If you wish to access, delete (when applicable) or correct your personal information please use the contacts listed on top. Please state clearly in the subject that your request concerns a privacy matter, and more specifically whether it is a request for access, rectification, or deletion. Bear in mind that we may ask for additional information to determine your identity.

We may reject requests that are unreasonably repetitive, require disproportionate technical effort (for example, developing a new system or fundamentally changing an existing practice), risk the privacy of others, or would be extremely impractical (for instance, requests concerning information residing on backup systems). Where we can provide information access and correction, we will do so for free, except where it would require a disproportionate effort.

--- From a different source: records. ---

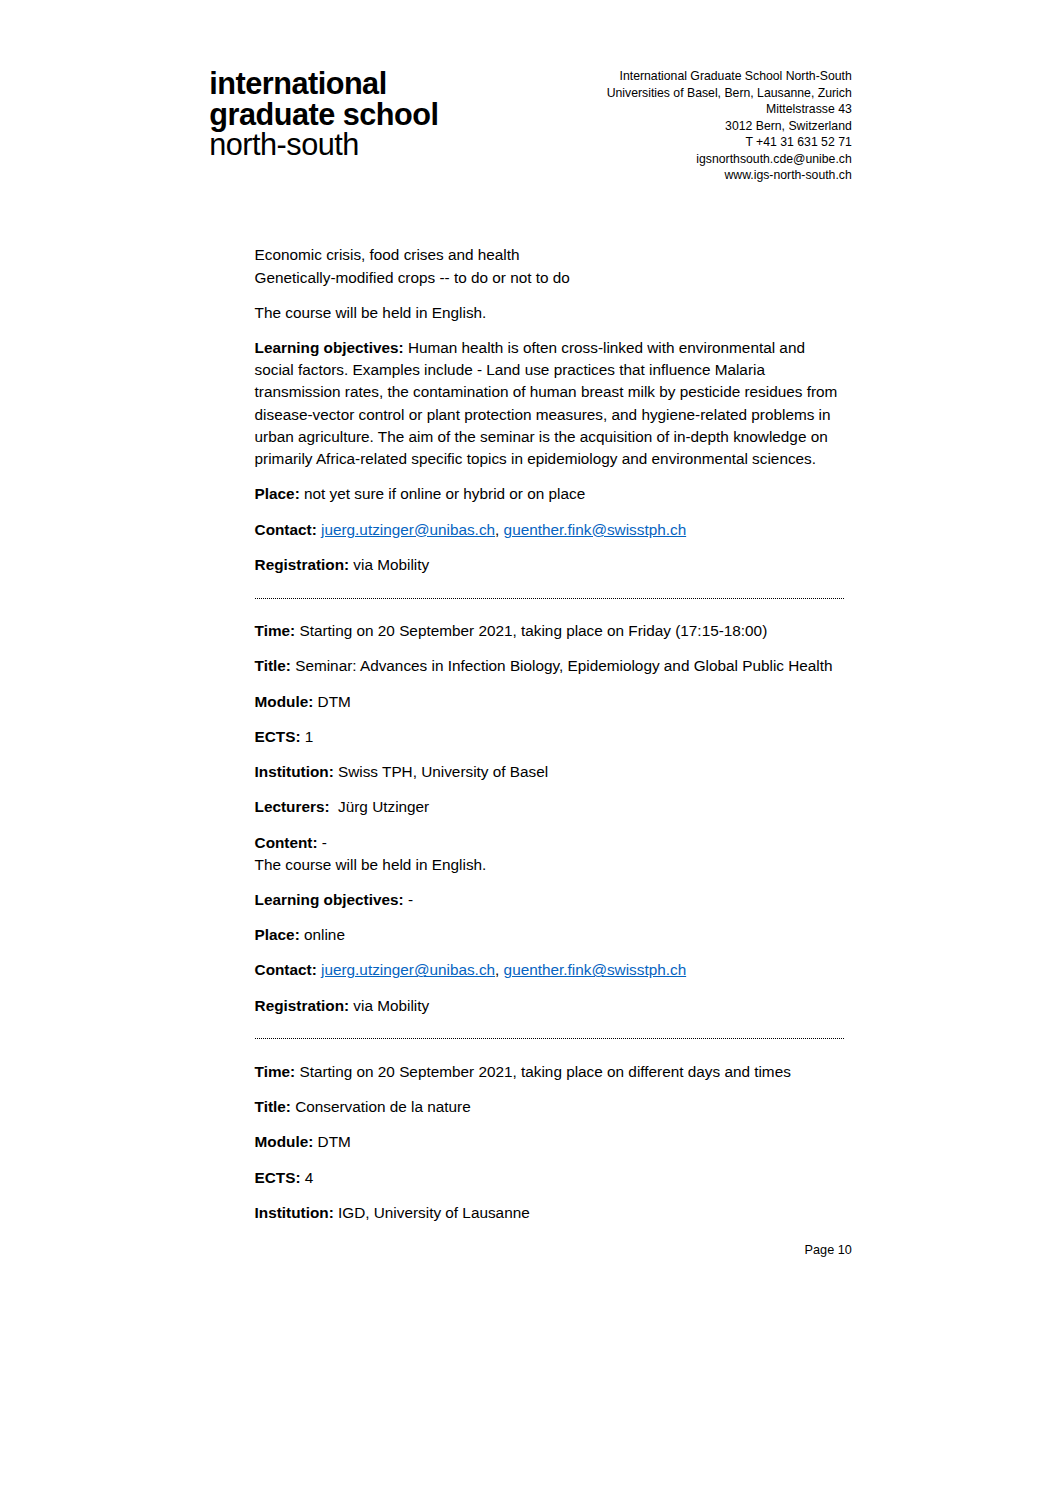international graduate school north-south
International Graduate School North-South
Universities of Basel, Bern, Lausanne, Zurich
Mittelstrasse 43
3012 Bern, Switzerland
T +41 31 631 52 71
igsnorthsouth.cde@unibe.ch
www.igs-north-south.ch
Economic crisis, food crises and health
Genetically-modified crops -- to do or not to do
The course will be held in English.
Learning objectives: Human health is often cross-linked with environmental and social factors. Examples include - Land use practices that influence Malaria transmission rates, the contamination of human breast milk by pesticide residues from disease-vector control or plant protection measures, and hygiene-related problems in urban agriculture. The aim of the seminar is the acquisition of in-depth knowledge on primarily Africa-related specific topics in epidemiology and environmental sciences.
Place: not yet sure if online or hybrid or on place
Contact: juerg.utzinger@unibas.ch, guenther.fink@swisstph.ch
Registration: via Mobility
Time: Starting on 20 September 2021, taking place on Friday (17:15-18:00)
Title: Seminar: Advances in Infection Biology, Epidemiology and Global Public Health
Module: DTM
ECTS: 1
Institution: Swiss TPH, University of Basel
Lecturers: Jürg Utzinger
Content: -
The course will be held in English.
Learning objectives: -
Place: online
Contact: juerg.utzinger@unibas.ch, guenther.fink@swisstph.ch
Registration: via Mobility
Time: Starting on 20 September 2021, taking place on different days and times
Title: Conservation de la nature
Module: DTM
ECTS: 4
Institution: IGD, University of Lausanne
Page 10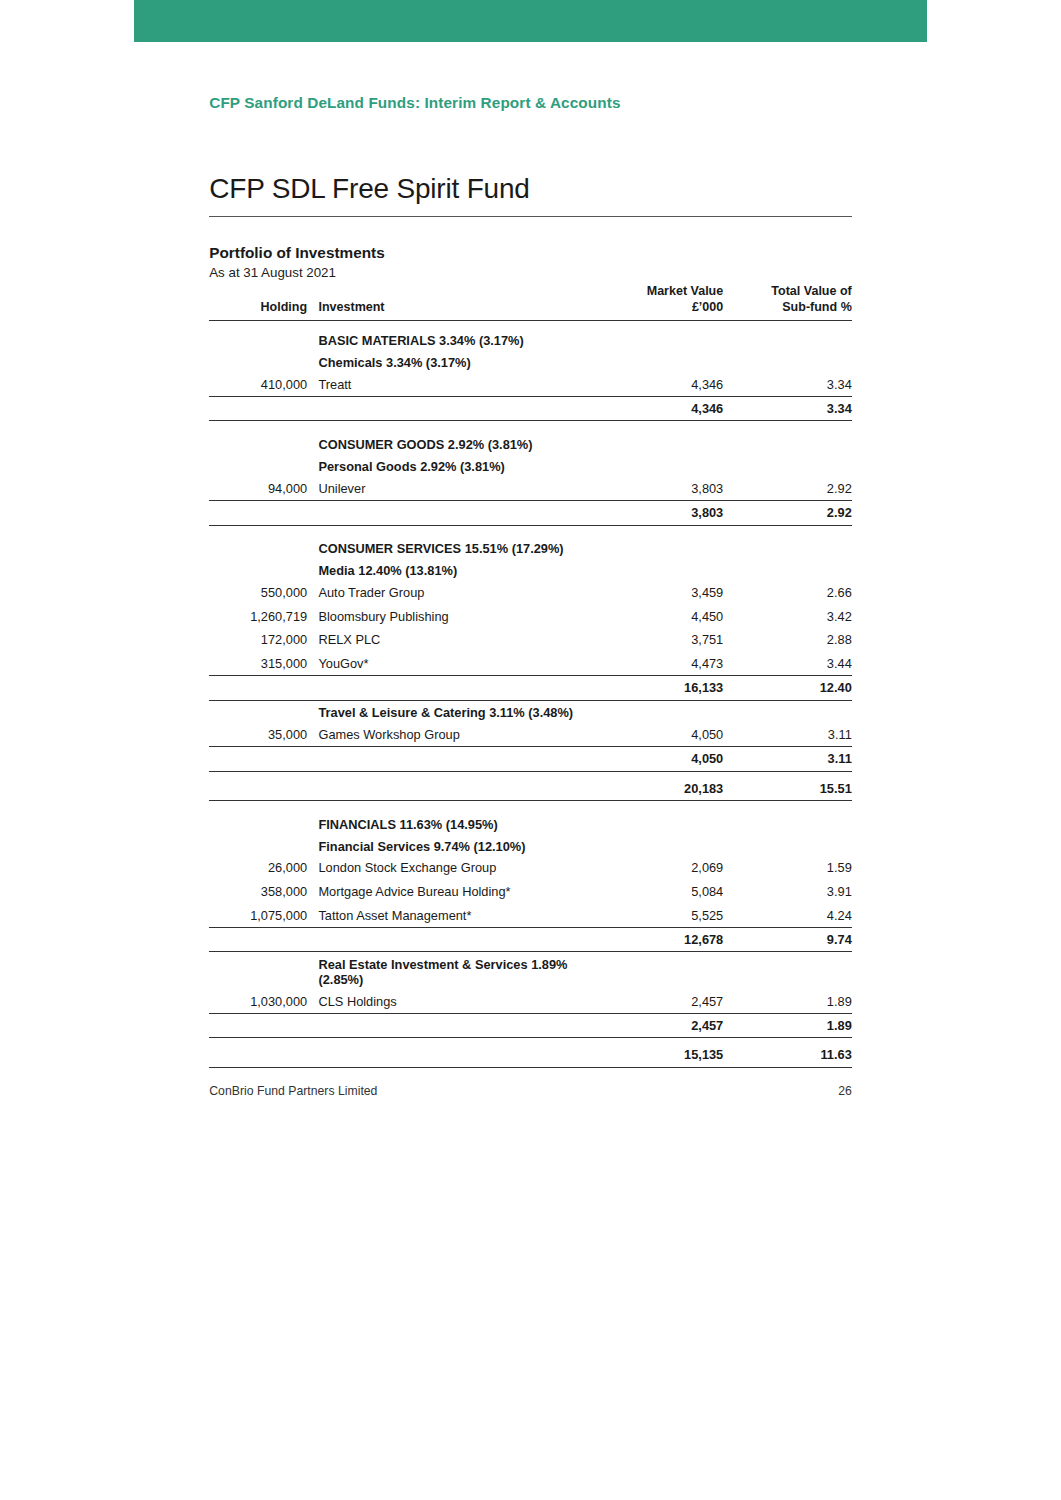CFP Sanford DeLand Funds: Interim Report & Accounts
CFP SDL Free Spirit Fund
Portfolio of Investments
As at 31 August 2021
| Holding | Investment | Market Value £’000 | Total Value of Sub-fund % |
| --- | --- | --- | --- |
| | BASIC MATERIALS 3.34% (3.17%) | | |
| | Chemicals 3.34% (3.17%) | | |
| 410,000 | Treatt | 4,346 | 3.34 |
| | | 4,346 | 3.34 |
| | CONSUMER GOODS 2.92% (3.81%) | | |
| | Personal Goods 2.92% (3.81%) | | |
| 94,000 | Unilever | 3,803 | 2.92 |
| | | 3,803 | 2.92 |
| | CONSUMER SERVICES 15.51% (17.29%) | | |
| | Media 12.40% (13.81%) | | |
| 550,000 | Auto Trader Group | 3,459 | 2.66 |
| 1,260,719 | Bloomsbury Publishing | 4,450 | 3.42 |
| 172,000 | RELX PLC | 3,751 | 2.88 |
| 315,000 | YouGov* | 4,473 | 3.44 |
| | | 16,133 | 12.40 |
| | Travel & Leisure & Catering 3.11% (3.48%) | | |
| 35,000 | Games Workshop Group | 4,050 | 3.11 |
| | | 4,050 | 3.11 |
| | | 20,183 | 15.51 |
| | FINANCIALS 11.63% (14.95%) | | |
| | Financial Services 9.74% (12.10%) | | |
| 26,000 | London Stock Exchange Group | 2,069 | 1.59 |
| 358,000 | Mortgage Advice Bureau Holding* | 5,084 | 3.91 |
| 1,075,000 | Tatton Asset Management* | 5,525 | 4.24 |
| | | 12,678 | 9.74 |
| | Real Estate Investment & Services 1.89% (2.85%) | | |
| 1,030,000 | CLS Holdings | 2,457 | 1.89 |
| | | 2,457 | 1.89 |
| | | 15,135 | 11.63 |
ConBrio Fund Partners Limited
26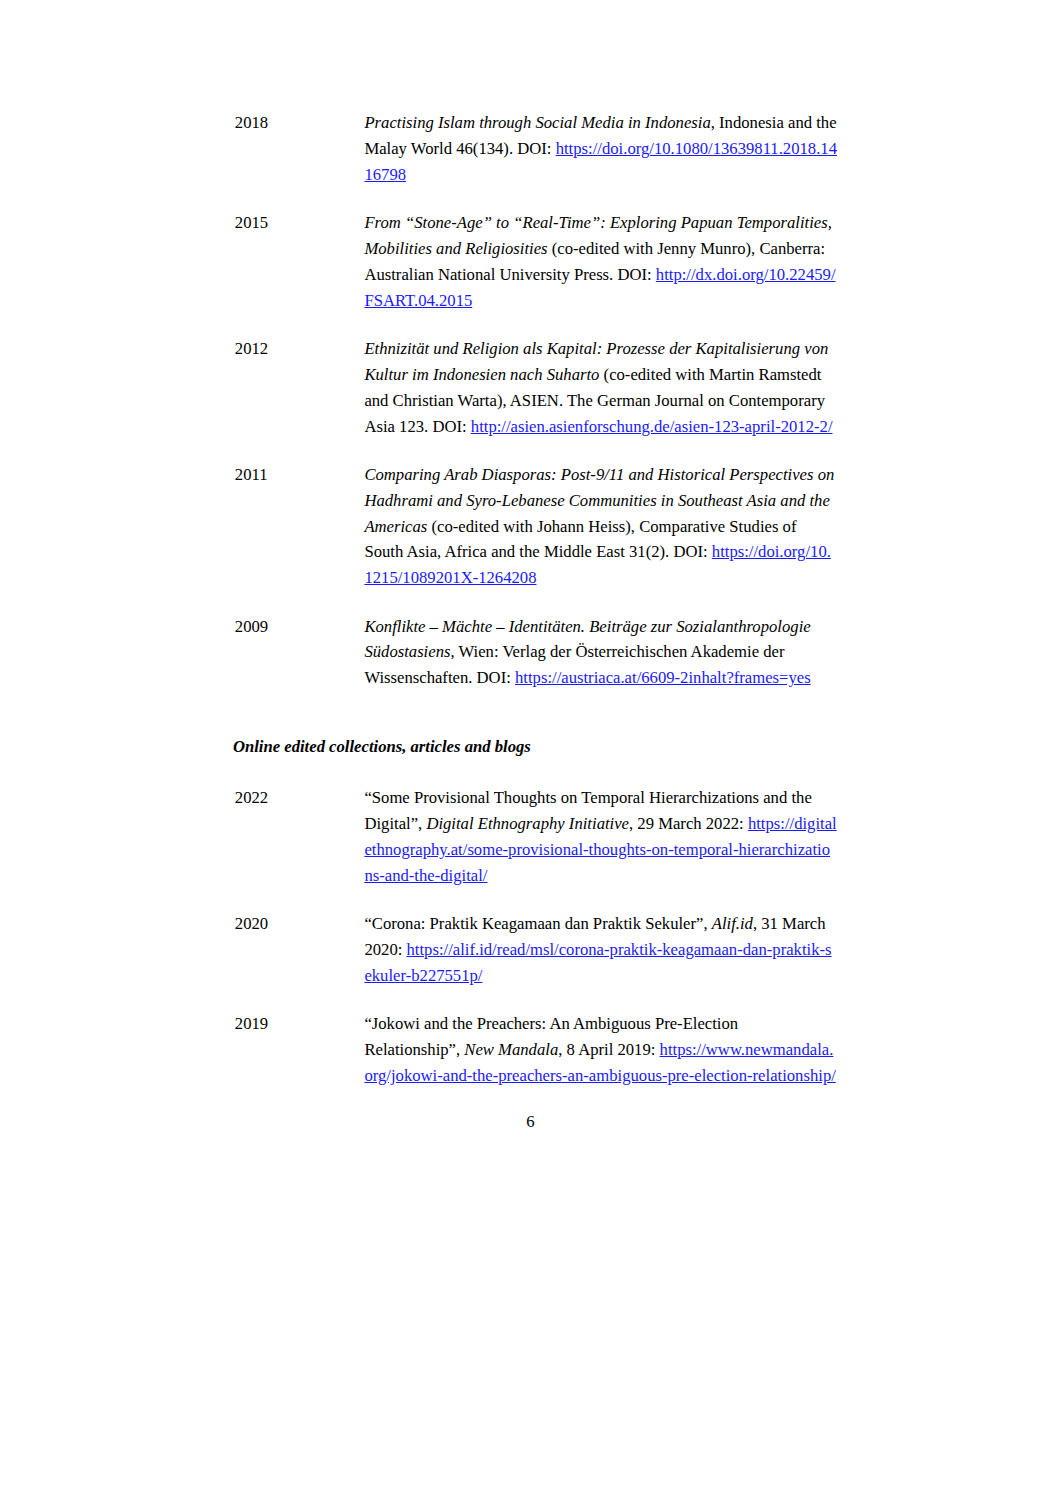2018
Practising Islam through Social Media in Indonesia, Indonesia and the Malay World 46(134). DOI: https://doi.org/10.1080/13639811.2018.1416798
2015
From “Stone-Age” to “Real-Time”: Exploring Papuan Temporalities, Mobilities and Religiosities (co-edited with Jenny Munro), Canberra: Australian National University Press. DOI: http://dx.doi.org/10.22459/FSART.04.2015
2012
Ethnizität und Religion als Kapital: Prozesse der Kapitalisierung von Kultur im Indonesien nach Suharto (co-edited with Martin Ramstedt and Christian Warta), ASIEN. The German Journal on Contemporary Asia 123. DOI: http://asien.asienforschung.de/asien-123-april-2012-2/
2011
Comparing Arab Diasporas: Post-9/11 and Historical Perspectives on Hadhrami and Syro-Lebanese Communities in Southeast Asia and the Americas (co-edited with Johann Heiss), Comparative Studies of South Asia, Africa and the Middle East 31(2). DOI: https://doi.org/10.1215/1089201X-1264208
2009
Konflikte – Mächte – Identitäten. Beiträge zur Sozialanthropologie Südostasiens, Wien: Verlag der Österreichischen Akademie der Wissenschaften. DOI: https://austriaca.at/6609-2inhalt?frames=yes
Online edited collections, articles and blogs
2022
“Some Provisional Thoughts on Temporal Hierarchizations and the Digital”, Digital Ethnography Initiative, 29 March 2022: https://digitalethnography.at/some-provisional-thoughts-on-temporal-hierarchizations-and-the-digital/
2020
“Corona: Praktik Keagamaan dan Praktik Sekuler”, Alif.id, 31 March 2020: https://alif.id/read/msl/corona-praktik-keagamaan-dan-praktik-sekuler-b227551p/
2019
“Jokowi and the Preachers: An Ambiguous Pre-Election Relationship”, New Mandala, 8 April 2019: https://www.newmandala.org/jokowi-and-the-preachers-an-ambiguous-pre-election-relationship/
6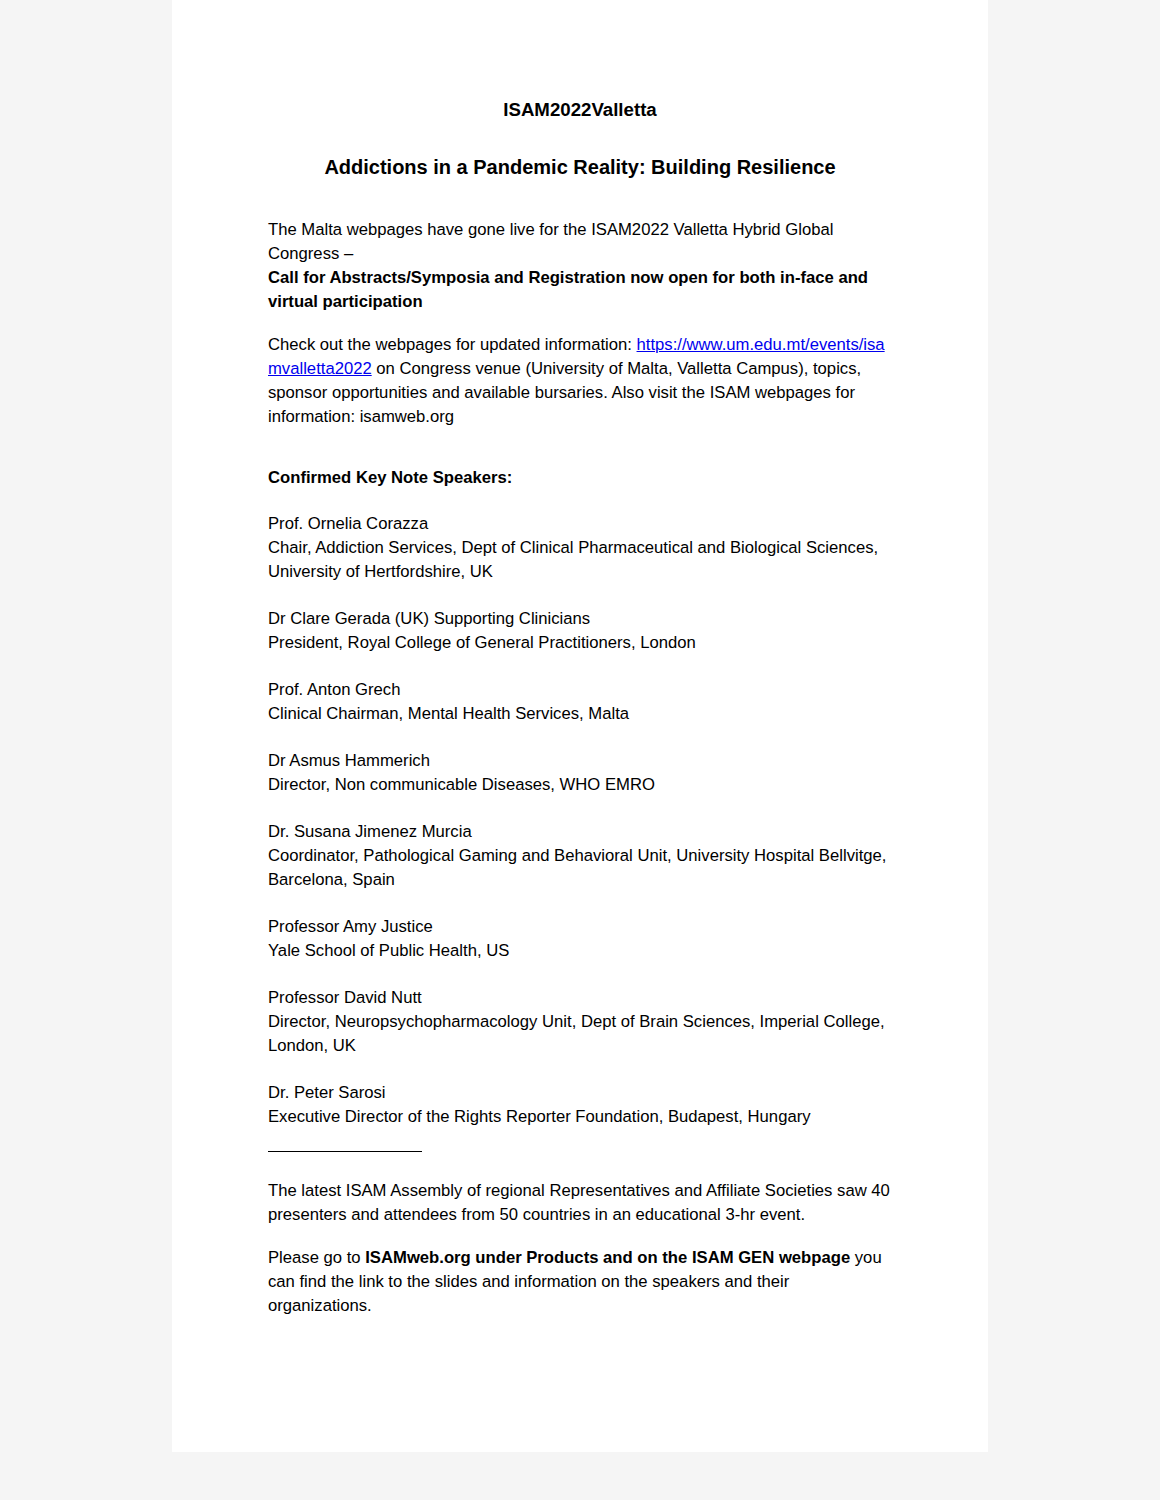ISAM2022Valletta
Addictions in a Pandemic Reality: Building Resilience
The Malta webpages have gone live for the ISAM2022 Valletta Hybrid Global Congress –
Call for Abstracts/Symposia and Registration now open for both in-face and virtual participation
Check out the webpages for updated information: https://www.um.edu.mt/events/isamvalletta2022 on Congress venue (University of Malta, Valletta Campus), topics, sponsor opportunities and available bursaries. Also visit the ISAM webpages for information: isamweb.org
Confirmed Key Note Speakers:
Prof. Ornelia Corazza Chair, Addiction Services, Dept of Clinical Pharmaceutical and Biological Sciences, University of Hertfordshire, UK
Dr Clare Gerada (UK) Supporting Clinicians President, Royal College of General Practitioners, London
Prof. Anton Grech Clinical Chairman, Mental Health Services, Malta
Dr Asmus Hammerich Director, Non communicable Diseases, WHO EMRO
Dr. Susana Jimenez Murcia Coordinator, Pathological Gaming and Behavioral Unit, University Hospital Bellvitge, Barcelona, Spain
Professor Amy Justice Yale School of Public Health, US
Professor David Nutt Director, Neuropsychopharmacology Unit, Dept of Brain Sciences, Imperial College, London, UK
Dr. Peter Sarosi Executive Director of the Rights Reporter Foundation, Budapest, Hungary
The latest ISAM Assembly of regional Representatives and Affiliate Societies saw 40 presenters and attendees from 50 countries in an educational 3-hr event.
Please go to ISAMweb.org under Products and on the ISAM GEN webpage you can find the link to the slides and information on the speakers and their organizations.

Your complaints can be addressed to the contact person specified on the top. If you file a privacy-related complaint, we will collect your name, the name of a complaint-related person, email, country location, and details that gave rise to your complaint. We will use the information you provide to investigate your complaint and send you an answer once your complaint is reviewed.

  1. Supervisory authority

If you think we have infringed your privacy rights, you can lodge a complaint with the respective supervisory authority: Eric Zudak

You can also lodge your complaint in particular in the country where you live, your place of work, or the place where you believe we infringed your right(s).